A more serious objection, however, is the assumption that his attitudes were conflicting at all. In their twelfth-century context, it is entirely possible that he held consistent and non-contradictory views that loving boys for their erotic appeal was fine or even praiseworthy, but that “concubitus” (copulating) with them was the gravest of sins. This was the newly emerging age of chivalry, in which the leading poets of the day began to extol courtly love, love of women, often married, inspired by their beauty and therefore erotic, but generally expected to be more or less chaste. As Capellanus put it in 1184:
It is the pure love which binds together the hearts of two lovers with every feeling of delight. This kind consists in the contemplation of the mind and the affection of the heart; it goes as far as the kiss and the embrace and the modest contact with the nude lover, omitting the final solace, for that is not permitted for those who wish to love purely.[8]

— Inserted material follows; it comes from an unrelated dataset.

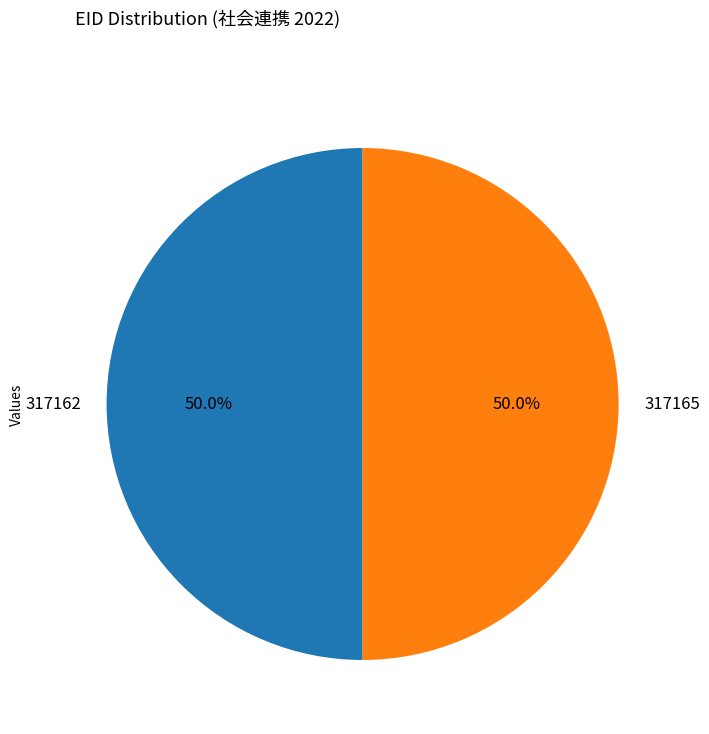

Do 317162 and 317165 together represent more than half of the pie?

Yes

This is entirely consistent with all the sentiments expressed and sensual acts described in Marbod’s poems. Putting their Greek love character in its 12th-century context, it must also be remembered that the only homosexual act that was condemned was “sodomy”, the definition of which varied, but was sometimes taken to refer only to pedication.[9] The development of courtly love owed much to Moslem literature: in the Islamic world, liwāt, the koranic equivalent of sodomy, was always interpreted as meaning pedication only, with other pederastic acts generally regarded lightly. Moreover, a then influential strand of Moslem thought, most often expounded in Sufism, considered that loving boys for their beauty in a manner very similar to the courtly love of women brought one closer to God.
[1] Chalonnes was a town in Anjou.
[2] Horace’s ode, the tenth in his fourth book of odes, is eight lines long, much shorter than Marbod’s poem. [Translator’s note].

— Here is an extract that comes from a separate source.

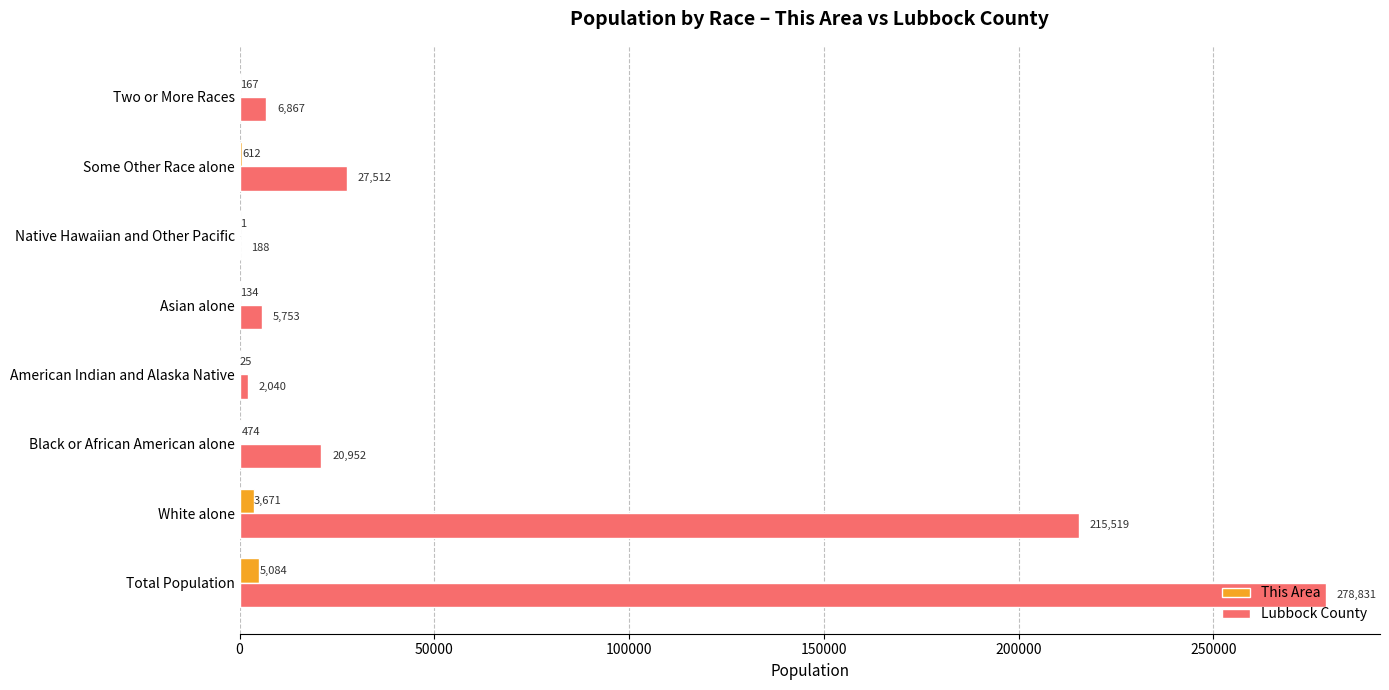

Is it true that This Area equals 612 at Some Other Race alone?

True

[3] In view of the comparative rarity of mediaeval European writing expressing homoerotic longing, it is worth pointing out that Marbod shares the assumption common to Greek, Roman, Arabic, Turkish, Persian and Japanese writers that a male will no longer be desired by men once his physical development from boy to man is complete.

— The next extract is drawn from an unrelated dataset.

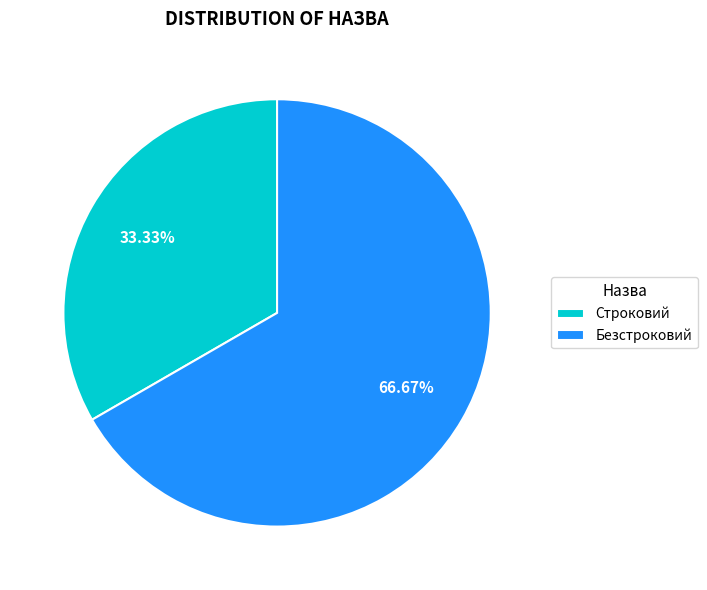

Count the number of slices in the pie.

2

[4] Dis is god of the underworld. [Translator’s note]
[5] Note the clear assumption here that the “copulation between people of only one sex” of the title is about adult males (“a billy goat”) going after kids (and not other billy goats).
[6] Cytherea is a name for Venus because the island of Cythera was famous for its worship of her. [Translator’s note].
[7] Thomas Stehling, Medieval Latin Poems of Male Love and Friendship (New York, 1984), p. xxiv.
[8] Andreas Capellanus, The Art of Courtly Love (Columbia University Press, New York, 1964), p. 122.
[9] This restrictive definition does not seem to have been predominant in the 12th century, but that need not have stopped an individual learned in the Bible from sincerely insisting on it. Take, for an example from the 17th century, James I King of England, learned and conscientious in a pedantic manner, who fondled and petted handsome youths in public (unsurprisingly leading to suspicion of greater liberties taken in private) and strongly defended his love of them (“Christ had his John and I have my George,” he told his Privy Council about the best-known one), whilst also fiercely denouncing “sodomy” in a published pamphlet.